Turnhout, Brepols Publishers, 2010
ISBN 9-782503-53364-3, 250 pages, 170 x 245
(L’enregistrement de l’œuvre complete de Johannes Regis dans la collection Musique en Wallonie par l’ensemble « The Clecks” direction Edward Wickman, est offert à l’intérieur de chaque livre)
The abundance of new information that has emerged since the mid 1980s concerning Ockeghem, Busnoys, Binchois, Du Fay and others has in many ways reshaped the landscape of mid fifteenth-century music. Meanwhile there have been major upheavals in our understanding of the works and careers of Josquin, Obrecht and other composers of the generation active during the last decades of the century. Regis’s music and biography spans these two periods and two groups of composers in intriguing ways. On the one hand he is the only one of the Five for whom extended personal contact with both Binchois and Du Fay, the two leading figures of the first half of the century, can be proposed with confidence. While on the other hand, Regis is the only composer of his generation to have several of his Latin-texted works published in Petrucci’s prints of the early sixteenth century. Given this unusual profile, it now seems especially important to gain a clearer sense of Regis’s career and to situate his works within the new historical picture that has begun to form of musical developments in the second half of the fifteenth century.

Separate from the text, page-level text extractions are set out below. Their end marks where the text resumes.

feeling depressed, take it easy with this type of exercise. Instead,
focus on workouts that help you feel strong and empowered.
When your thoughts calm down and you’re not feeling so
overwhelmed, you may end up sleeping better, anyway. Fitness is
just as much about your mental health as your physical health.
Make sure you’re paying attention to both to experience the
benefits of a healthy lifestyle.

In bringing together and adding to what is known of Regis’s biography Chapter 1 focuses on his connections to three institutions: the collegiate church of Saint-Vincent in Soignies, Cambrai Cathedral, and the Burgundian court. Chapters 2 and 3 look closely at a group of works, including his two surviving mass settings, most of which employ novel combinative techniques of one sort or another. A missa sus lome arme
by Regis copied at Cambrai in 1462 is the earliest reference to any work based on the famous L’homme armé
melody. The material presented here allows us to establish for the first time the specific historical context in which a L‘homme armé
mass was composed. The final chapter is devoted to Regis’s tenor motets, works that have by now received a good deal of scholarly attention. In focusing on aspects of these motets that have gone unnoticed (such as Regis’s use of four distinct ranges) or that in my view merit more detailed study, my aim has been to highlight the distinctive nature of each of the pieces. As examples of a particular motet-type they have an unquestionable importance in the historical development of the genre. But they are also among the grandest musical gestures of the fifteenth century, each inflected in its own way, as The Clerks so splendidly reveal in the recordings that accompany the volume.